I had a great time travelling throughout southern Mexico for two weeks late last year, but you wouldn't catch me dead in the United States border city of Juarez. And that's because too many people are already turning up dead there.
Police in this city of 1.5 million people across the Rio Grande River from El Paso, Texas processed an already high 320 murders in 2007. Then the Mexican government launched a drug war against the cartels and those numbers increased to 1,623 homicides in 2008, 2,754 in 2009 and 3,622 in 2010, compared to just five in El Paso.
The violence involved in these killings -- including torture, disfigurement and beheadings -- makes the law-abiding people of Juarez fearful and the economic health of the already poor city has declined significantly. Narco Cultura looks at the harsh realities of Juarez through the eyes of a crime scene investigator named Richi.
While that in itself would make a compelling documentary, director Shaul Schwarz also profiles Los Angeles singer Edgar Quintero and his band, BuKnas de Culiacan. Quintero sings narco corridos -- songs that glorify the gangsters and their drug-dealing, mass-killing ways -- which have become very popular in the U.S. and several Spanish-speaking countries as well as Mexico.
Much of the music, based on Mexico's accordion-driven norteno mixed with other popular genres, is often catchy and danceable. But the lyrics, often about real people and events, are repulsive. Here's a typical example from BuKnas de Culiacan, which performs with a group member carrying a bazooka, while audience members happily sing along:
"With an AK-47 and a bazooka on my shoulder/Cross my path and I'll chop your head off/We're bloodthirsty, crazy, and we like to kill/We are the best at kidnapping/Our gang always travels in a caravan/With bulletproof vests, ready to execute/I'm number one, code name 'M1'/I'm backed up by El Chapo/My name is Manuel Torres Felix sending greetings from Culiacan."
The top-selling narco singer, El Komander, makes $45,000 per show playing in large venues and is sought for steady bookings across Mexico and the U.S. Mexican action movies based on narco corridos, with singers as their stars, are available in major American chain stores. These guys are, to borrow a cliche, "living like rock stars."
This film deserves kudos for effectively juxtaposing the adulation received by narco singers against the lack of recognition given to investigators who risk their lives daily while trying to solve and stop drug murders.

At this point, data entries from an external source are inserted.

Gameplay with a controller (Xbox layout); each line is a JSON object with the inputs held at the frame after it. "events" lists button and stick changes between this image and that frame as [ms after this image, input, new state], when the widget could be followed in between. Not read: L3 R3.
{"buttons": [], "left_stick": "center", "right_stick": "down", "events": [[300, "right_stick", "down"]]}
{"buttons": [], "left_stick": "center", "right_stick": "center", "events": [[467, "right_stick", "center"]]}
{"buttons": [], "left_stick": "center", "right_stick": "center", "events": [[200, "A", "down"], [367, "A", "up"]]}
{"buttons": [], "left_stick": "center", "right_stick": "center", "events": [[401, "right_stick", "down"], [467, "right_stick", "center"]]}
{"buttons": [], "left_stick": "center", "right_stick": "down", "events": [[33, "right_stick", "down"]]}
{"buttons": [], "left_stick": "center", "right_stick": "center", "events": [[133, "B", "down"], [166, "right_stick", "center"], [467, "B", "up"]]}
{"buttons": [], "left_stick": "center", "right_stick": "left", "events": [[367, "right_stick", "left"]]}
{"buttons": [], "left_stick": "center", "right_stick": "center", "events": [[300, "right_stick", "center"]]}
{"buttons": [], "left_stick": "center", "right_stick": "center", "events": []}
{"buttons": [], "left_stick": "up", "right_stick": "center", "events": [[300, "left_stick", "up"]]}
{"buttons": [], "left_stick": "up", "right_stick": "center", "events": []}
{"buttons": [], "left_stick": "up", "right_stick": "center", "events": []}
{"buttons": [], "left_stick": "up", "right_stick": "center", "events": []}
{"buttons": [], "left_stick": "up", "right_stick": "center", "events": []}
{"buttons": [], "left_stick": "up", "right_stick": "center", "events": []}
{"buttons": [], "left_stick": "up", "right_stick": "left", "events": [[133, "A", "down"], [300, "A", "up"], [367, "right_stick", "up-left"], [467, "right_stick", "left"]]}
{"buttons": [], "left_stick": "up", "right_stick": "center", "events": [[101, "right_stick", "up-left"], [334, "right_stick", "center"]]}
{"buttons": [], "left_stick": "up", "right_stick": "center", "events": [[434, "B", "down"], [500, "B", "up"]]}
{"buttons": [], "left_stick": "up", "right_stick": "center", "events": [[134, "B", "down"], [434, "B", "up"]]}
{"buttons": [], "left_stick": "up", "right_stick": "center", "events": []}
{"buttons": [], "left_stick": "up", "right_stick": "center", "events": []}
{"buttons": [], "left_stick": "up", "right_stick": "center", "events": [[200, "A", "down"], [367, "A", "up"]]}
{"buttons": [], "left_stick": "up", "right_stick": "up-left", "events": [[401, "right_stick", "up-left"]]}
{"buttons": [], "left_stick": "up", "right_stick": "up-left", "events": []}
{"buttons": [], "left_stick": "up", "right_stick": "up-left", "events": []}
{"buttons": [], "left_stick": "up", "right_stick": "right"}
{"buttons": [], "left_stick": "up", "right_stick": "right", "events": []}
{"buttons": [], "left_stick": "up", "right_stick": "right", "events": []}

But where the movie suffers somewhat is in ignoring how narco singers and musicians have also become victims as well as chroniclers in the wars between the vicious cartels. Dozens have been executed. If you're singing the praises of one gang, that makes you the enemy of another. And these grudges are deadly.
That topic could make an interesting documentary on its own. But Narco Cultura opens eyes in depicting ways of life that, thankfully, are virtually unknown in Canada.